Не теряя времени, Пейджет врезал ему коленом в пах. Крепыш взвыл от боли, согнулся, упал на колени и вскинул руки, выронив нож. Пейджет вогнал кулак в горло, и противник, захлебнувшись криком, рухнул на спину, под ноги дерущимся, и затих.
Выпрямившись, Пейджет увидел, что Грин оттолкнул одного из экзекуторов и уже тянется к двери. Выставив вперед плечо и отбиваясь от нападающих локтями и ногами, он врезался в толпу, но опоздал — Культяшка выскользнул за дверь. Кто-то свалился, перекрывая выход, и Пейджету пришлось отодвигать тело, что стоило еще нескольких драгоценных секунд.
Он снова потерял Культяшку из виду, потому что дверь из кухни, за которой находился огороженный садик, захлопнулась перед носом, отрезав хриплое дыхание и звук удаляющихся шагов.
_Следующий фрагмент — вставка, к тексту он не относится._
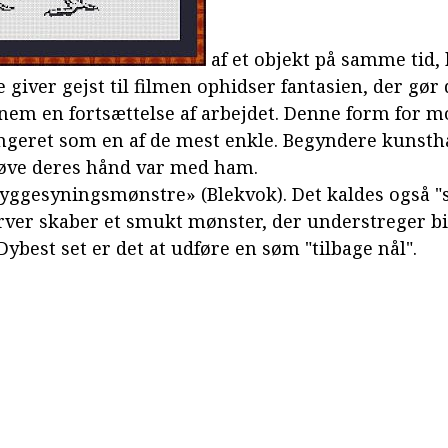
af et objekt på samme tid,
e giver gejst til filmen ophidser fantasien, der gør
em en fortsættelse af arbejdet. Denne form for
ngeret som en af de mest enkle. Begyndere kunst
øve deres hånd var med ham.
yggesyningsmønstre» (Blekvok). Det kaldes også "s
rver skaber et smukt mønster, der understreger bi
ybest set er det at udføre en søm "tilbage nål".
Пейджет быстро проверил револьвер, толкнул дверь и вывалился в сад.
Майкл Грин уже добежал до дальней стены и даже успел на нее забраться. Его силуэт четко проступил на фоне хмурого неба. Пейджет аккуратно прицелился и выстрелил — в то же мгновение Грин перевалился через стену.
Опасность добавила Культяшке прыти — когда Пейджет подбежал к каменной ограде, птичка уже улетела, не оставив ни перышка.
Он огляделся, прислушался — ничего — и, выругавшись с досады, вернулся к дому. Сражение окончилось, и победители помогали своим раненым и выстраивали у стены тех из побежденных, кто еще мог стоять. Дело было сделано, но достичь главной цели — захватить Грина или Батлера — не удалось.
Поиски наверху тоже не дали результата — вниз привели всего лишь четырех головорезов Культяшки.
— Батлера не нашли? — спросил Пейджет.
Ответом было угрюмое молчание.
Он знал, что времени у них мало, что скоро здесь будет полиция, но уходить не спешил. Отовсюду доносились стоны, хрипы, глухие проклятия, но в какой-то момент за ними послышался другой звук — тихий, жалобный плач. Звук шел из дальнего угла кухни, где, сжавшись в комочек, сидела женщина.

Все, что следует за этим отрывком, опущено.